Giroud, il ritorno degli occhi di fuoco e della numero 9 sulle spalle- immagine 2

Prima la positività al COVID 19, poi l’infortunio alla schiena in quel di Liverpool, infine la lesione al flessore della coscia contro l’Atletico Madrid. Il vero Olivier i tifosi rossoneri lo hanno potuto riammirare soltanto da gennaio di quest’anno. Un gol su rigore contro la Roma, un gol fondamentale per il passaggio del turno contro il Genoa in Coppa Italia (col Milan che si trovava sotto per 1-0), una doppietta decisiva nel derby che ha cambiato l’umore della stagione ed una doppietta fulminea contro la Lazio nei quarti di finale di Coppa Italia. Il tutto abbinato a prestazioni importanti, presenza fisica notevole (andrebbero evidenziati i contrasti aerei vinti nel derby contro Skriniar e De Vrji) e una personalità spiccata e debordante, che lo ha portato a creare un’empatia unica con il popolo rossonero.

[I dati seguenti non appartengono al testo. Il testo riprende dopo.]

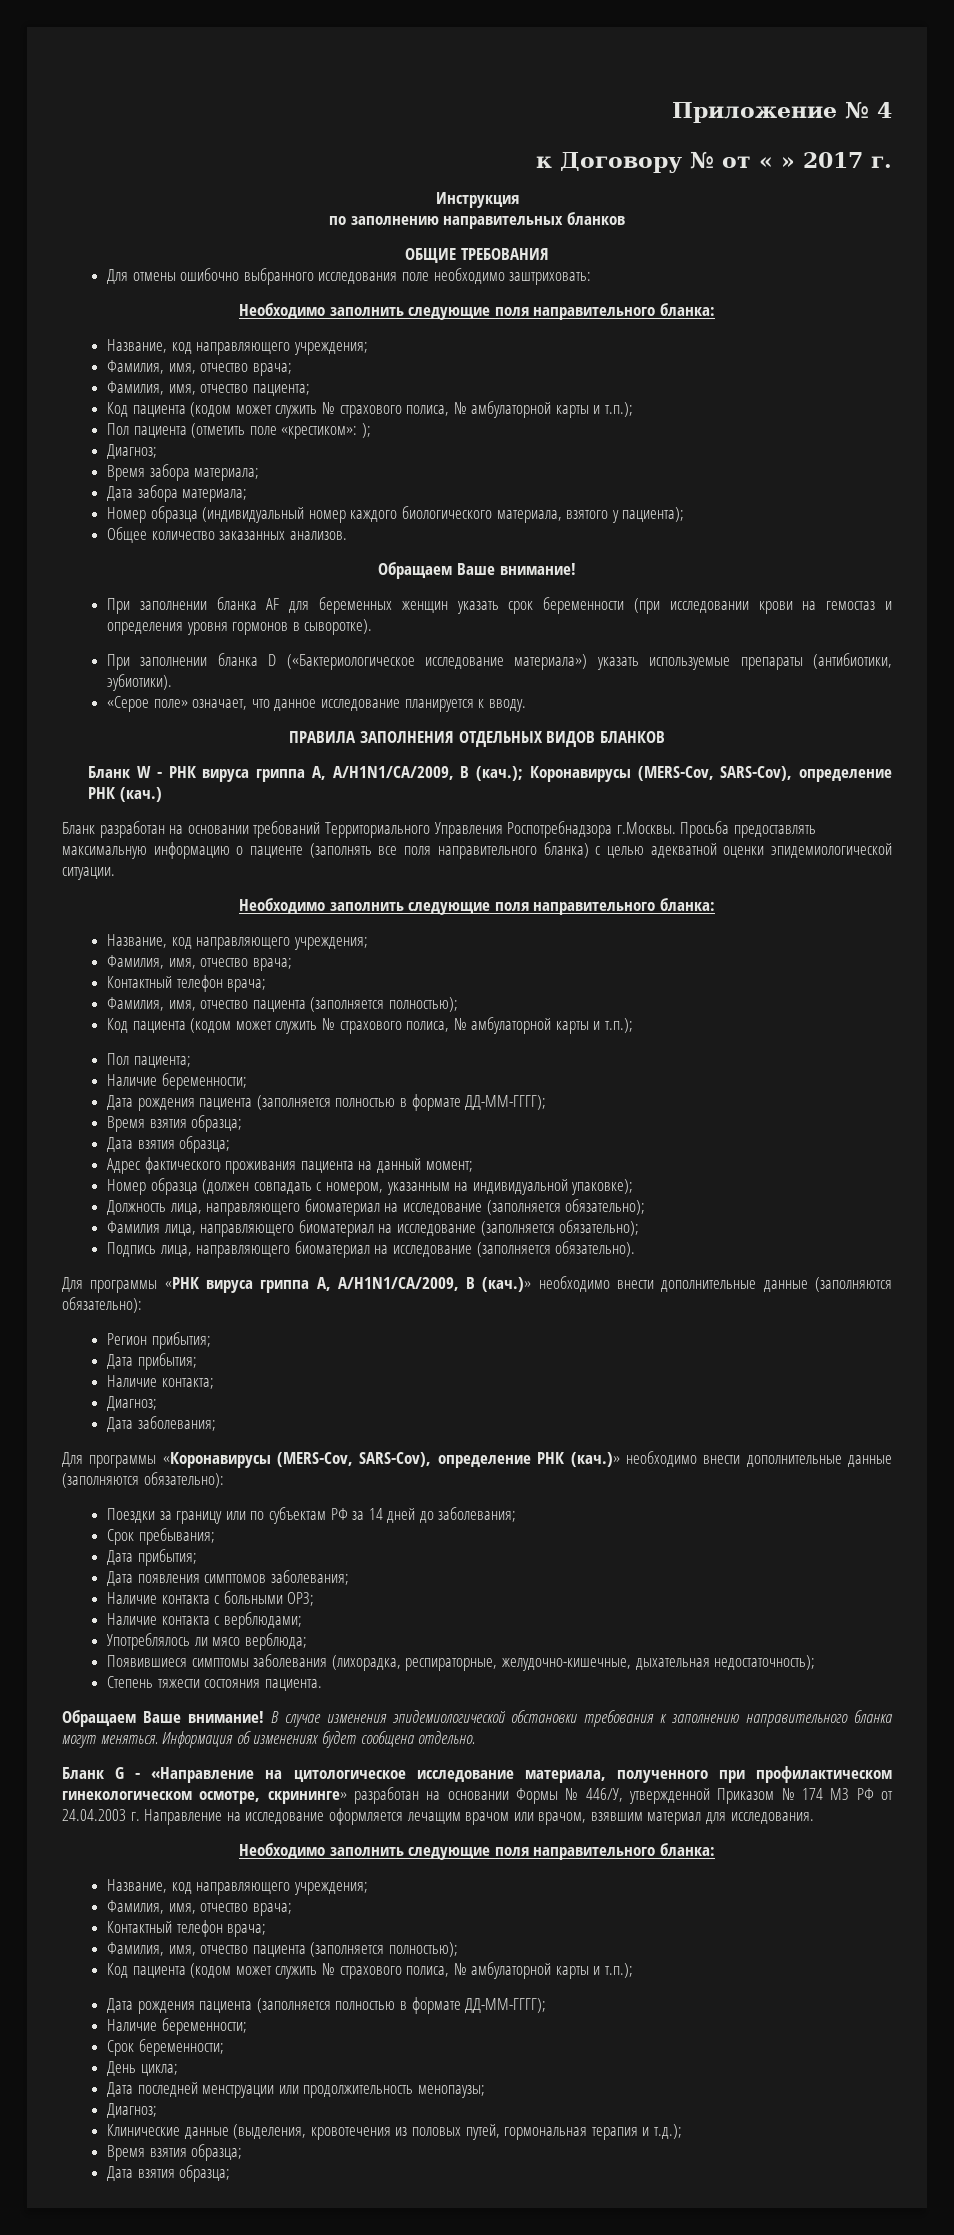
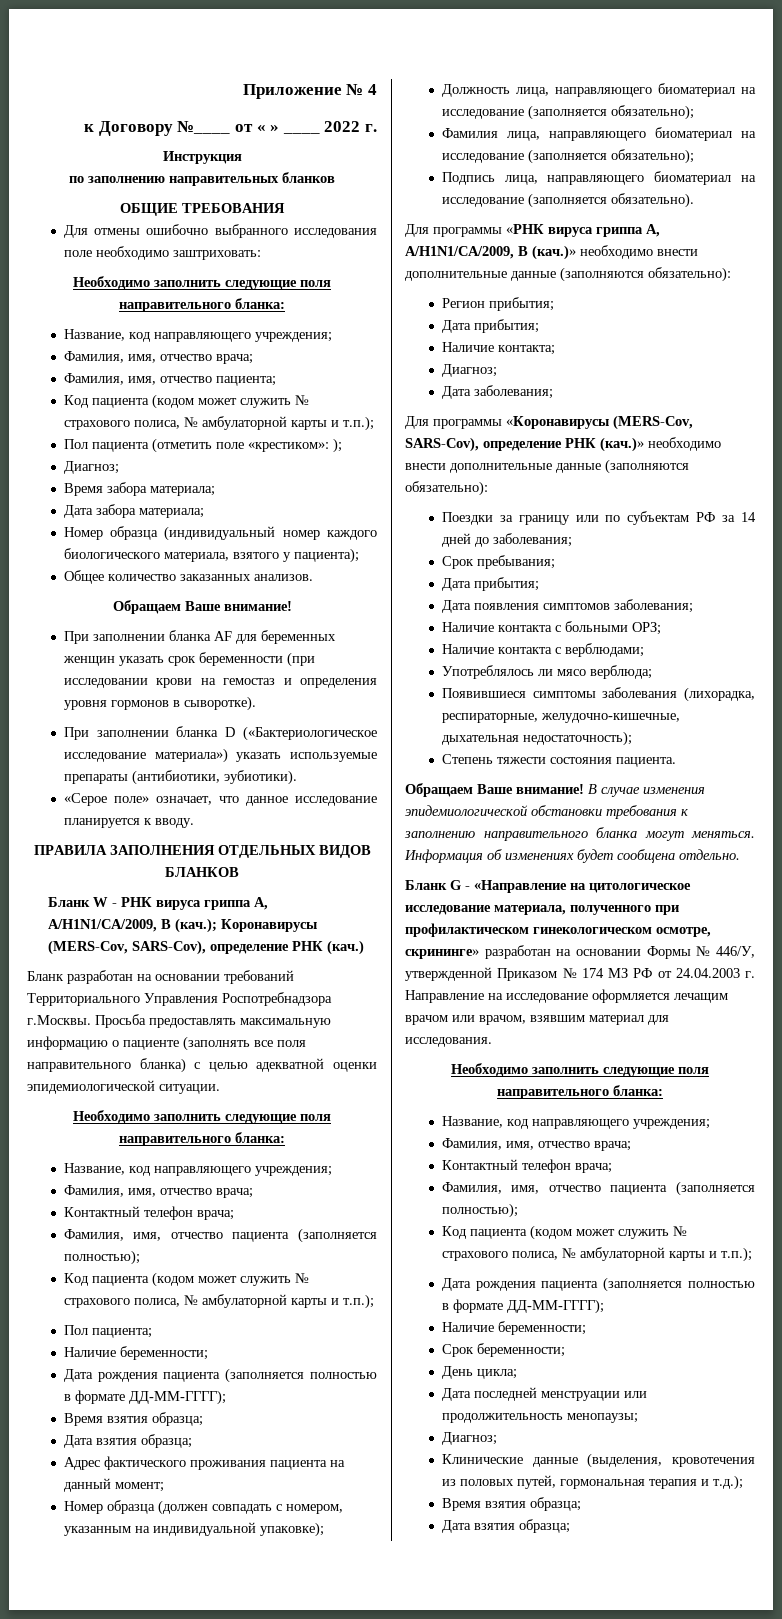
[690,151,714,169] № -> [177,121,231,134] №____
[803,152,863,168] 2017 -> [282,132,320,134] [324,121,361,132] ____ 2022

Il Milan si è messo in casa un grandissimo attaccante ed una straordinaria persona, un giocatore capace di avere carisma e di esercitare leadership sui compagni, nonché in grado di trascinare il pubblico in un clima di immedesimazione mentale che soltanto Pippo Inzaghi era riuscito a creare nei suoi trascorsi rossoneri. Non sono più necessari, quindi, i numeri realizzativi per dimostrare che la maledizione della maglia numero nove non sussiste più: è sufficiente osservare come Olivier Giroud esulta insieme al suo pubblico dopo un gol. Quel clima empatico, di inzaghiana memoria, sembra rivivere finalmente un ambito e desiderato secondo tempo.